Недолго думая, я отправился с частным заказом к зам. ген. директора по кадрам. Зам. ген. директора, сравнительно молодой литовец со странной для кадровика фамилией Панка, славился своей неусыпной бдительностью. Товарищ Панка мог часами подкарауливать на морозе негодяя, решившегося пропихнуть сквозь щель в заборе стальной лом.
Половина старого Вильнюса отапливалась печами. Если зимним утром забраться на башню Гедиминаса, то вид открывался пасторальный: из черных труб на красных черепичных крышах, украшенных белыми шапками снега, поднимались серые столбики. Улицы старого города пропахли угольным дымом, его острый аромат я помню до сих пор. Переплетаясь с колокольным звоном тридцати вильнюсских костелов и монастырей, он создавал питательную среду для всякой нечисти, в изобилии гнездившейся под крышами старых домов. К концу зимы снег на крышах, заборах и подоконниках покрывался черной пудрой, и прикосновение к нему грозило основательно испачкать пальто.
Уголь хранили в деревянных сарайчиках, крытых латаным толем. Под беспрестанным давлением вильнюсской непогоды крыши там и сям протекали, и полторы тонны угля, запасаемые на зиму, превращались в сверкающий черный монолит, поддающийся только лому.
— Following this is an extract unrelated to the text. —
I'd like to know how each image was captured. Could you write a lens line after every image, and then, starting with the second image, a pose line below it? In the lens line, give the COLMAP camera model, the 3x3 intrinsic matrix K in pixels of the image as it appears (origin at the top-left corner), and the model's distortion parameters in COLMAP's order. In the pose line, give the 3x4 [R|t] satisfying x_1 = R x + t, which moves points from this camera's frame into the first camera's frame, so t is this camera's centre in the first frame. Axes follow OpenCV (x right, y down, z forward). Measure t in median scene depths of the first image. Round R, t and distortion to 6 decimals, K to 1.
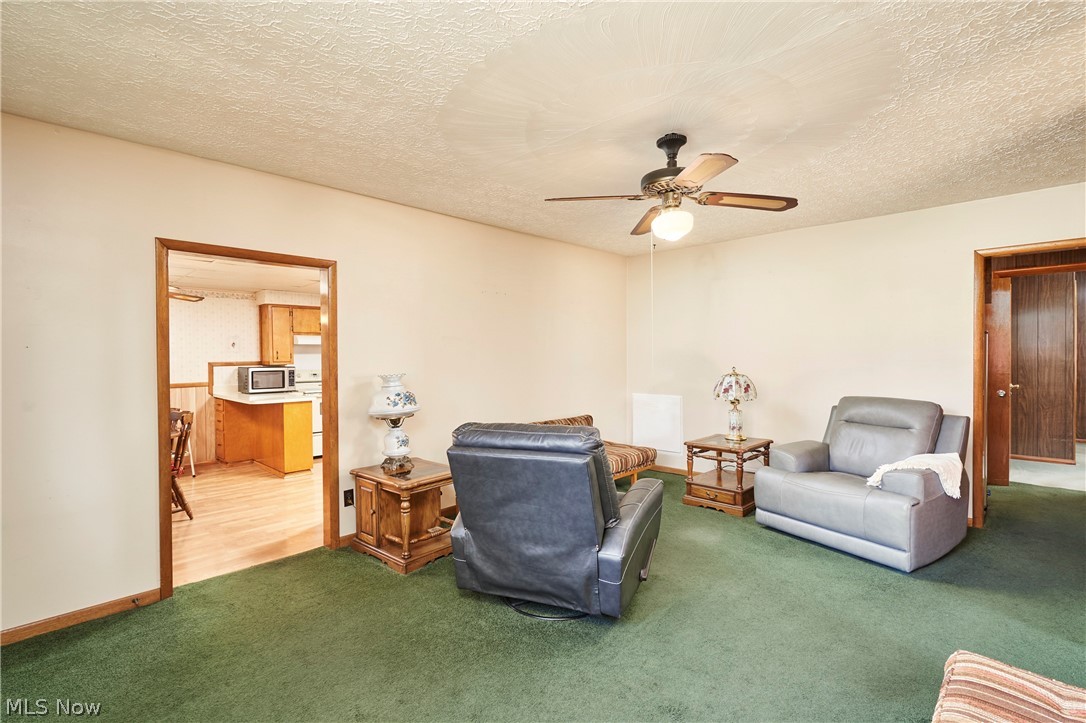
lens RADIAL K [[505.9, 0, 543.0], [0, 505.9, 361.5], [0, 0, 1]] dist [-0.000210, 0.000054]
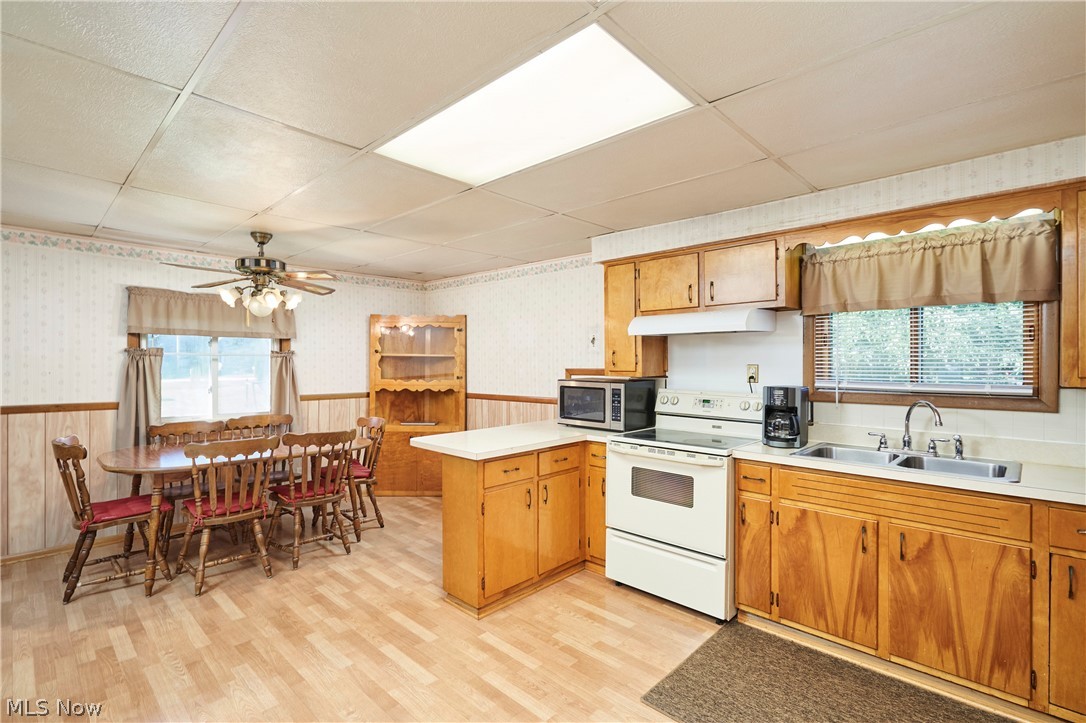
lens RADIAL K [[505.9, 0, 543.0], [0, 505.9, 361.5], [0, 0, 1]] dist [-0.000210, 0.000054]
pose [[0.004971, 0.003951, -0.999980, -0.004046], [-0.014836, 0.999882, 0.003877, -0.008879], [0.999878, 0.014817, 0.005029, 0.815513]]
После одной зимы лом тупился, а то и гнулся и требовал заточки или замены, потому сей нехитрый инструмент был в большом ходу среди обывателей столицы советской Литвы. Покупать его в магазине считалось зазорным: заводов в Вильнюсе хватало, и каждый хозяин, в преддверии угольных заготовок, исхитрялся, как мог.
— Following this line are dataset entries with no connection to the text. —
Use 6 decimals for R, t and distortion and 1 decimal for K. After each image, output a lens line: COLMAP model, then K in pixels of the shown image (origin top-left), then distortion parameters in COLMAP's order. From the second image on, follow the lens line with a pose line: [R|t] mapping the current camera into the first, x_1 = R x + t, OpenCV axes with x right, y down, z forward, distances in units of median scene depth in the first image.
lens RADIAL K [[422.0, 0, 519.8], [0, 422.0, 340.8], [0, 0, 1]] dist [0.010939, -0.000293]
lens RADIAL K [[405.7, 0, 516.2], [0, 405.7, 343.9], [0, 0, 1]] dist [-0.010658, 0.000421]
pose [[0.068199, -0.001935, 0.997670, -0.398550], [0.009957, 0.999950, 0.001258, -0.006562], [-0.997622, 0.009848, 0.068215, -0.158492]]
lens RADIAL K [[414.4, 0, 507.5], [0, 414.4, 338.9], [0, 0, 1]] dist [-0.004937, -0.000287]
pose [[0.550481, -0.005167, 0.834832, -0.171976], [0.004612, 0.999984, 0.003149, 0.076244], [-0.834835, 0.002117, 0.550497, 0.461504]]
Гораздо проще было бы заделать щель в заборе, но куда тогда направить охотничий азарт и благостное чувство справедливой расправы? Звездный час товарища Панки пришелся на недолгое правление Андропова. Принимая участие в рейдах по дневным сеансам кинотеатров, он умудрился изловить на одном из них начальника отдела сбыта вместе с любовницей, секретаршей главного инженера. Прелюбодеев уволили, правда, не за супружескую измену, а за нарушение трудовой дисциплины, и Панка несколько недель ходил, словно накачанный горячим воздухом. Окружающие опасались, что зам. генерального в любую секунду оторвется от земли и торжественно отплывет в серое литовское небо.
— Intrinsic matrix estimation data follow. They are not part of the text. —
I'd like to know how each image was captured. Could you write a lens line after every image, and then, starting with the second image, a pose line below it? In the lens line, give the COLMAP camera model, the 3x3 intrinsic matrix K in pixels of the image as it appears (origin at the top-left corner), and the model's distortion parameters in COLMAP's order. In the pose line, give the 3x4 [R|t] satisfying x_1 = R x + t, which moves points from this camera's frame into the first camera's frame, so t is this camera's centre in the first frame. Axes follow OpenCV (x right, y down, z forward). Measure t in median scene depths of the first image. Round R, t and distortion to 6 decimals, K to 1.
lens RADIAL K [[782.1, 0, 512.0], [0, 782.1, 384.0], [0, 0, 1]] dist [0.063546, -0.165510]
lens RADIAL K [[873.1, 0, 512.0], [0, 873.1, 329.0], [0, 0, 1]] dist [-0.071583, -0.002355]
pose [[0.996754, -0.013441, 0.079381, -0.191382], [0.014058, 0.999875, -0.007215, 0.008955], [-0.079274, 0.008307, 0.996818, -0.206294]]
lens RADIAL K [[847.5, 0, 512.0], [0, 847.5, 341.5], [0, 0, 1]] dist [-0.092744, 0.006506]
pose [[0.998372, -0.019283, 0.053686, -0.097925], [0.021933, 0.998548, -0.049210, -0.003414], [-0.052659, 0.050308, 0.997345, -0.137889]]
– Вот, – сказал я, протягивая товарищу зам.директора написанное от руки заявление, – прошу завизировать.
– Это, что это? – не сразу сообразил Панка, разглядывая прошение.
– Дедушка у меня на кладбище лежит, – начал я, стараясь придать своему голосу самый обыденный тон, будто речь шла о простейших, сто раз деланных делах. – Ограда проржавела, дверь сгнила, надо чинить. Прошу оформить наряд на ремонт согласно прейскуранту.
Панка наморщил лоб. Обычно «левые» работы производились на заводе вечером: за бутылку водки охранники отворачивались, давая возможность нарушителям сначала заволочь на подотчетную территорию подлежащий ремонту предмет, а затем, спустя несколько часов или дней – выволочь. Я был первым, кто обратился с такого рода просьбой в официальном порядке, и Панка плохо представлял, что со мной делать.
– Ты это, – сказал он после нескольких минут напряженного размышления, – ты обожди немного. Я проверю, как это оформлять, и сообщу.
– Так я зайду завтра?
– Нет, лучше послезавтра. А еще лучше, через неделю.
– Спасибо.
– Чего уж там.
Через неделю товарищ зам. генерального долго морщил лоб, будто бы вспоминая, чего я от него хочу. Не было ни тени сомнения – он прекрасно помнит, о чем идет речь. Тягостное молчание повисло в комнате, но помогать Панке я не собирался.
– Ты это, вот что, – наконец молвил он, прервав затянувшуюся паузу. – Зайди еще через неделю.
Я зашел через неделю, и через две, и через три. На пятый или шестой визит Панка сломался.
– Знаешь что, – сказал он, стыдливо отводя глаза в сторону, – я дам указание начальнику охраны, он тебя пропустит. Сколько там стоит этот ремонт…
– Я заплачу. Сколько будет стоить, столько и заплачу.
– Да никто не знает, сколько это будет стоить, – рявкнул Панка. – В этом-то и проблема! Нету ни нормативов, ни прейскурантов. Что я, из-за твоего дедушки начну новый стандарт предприятия разрабатывать? Знаешь, сколько времени я на твою ограду потратил! Мой труд тоже не бесплатный.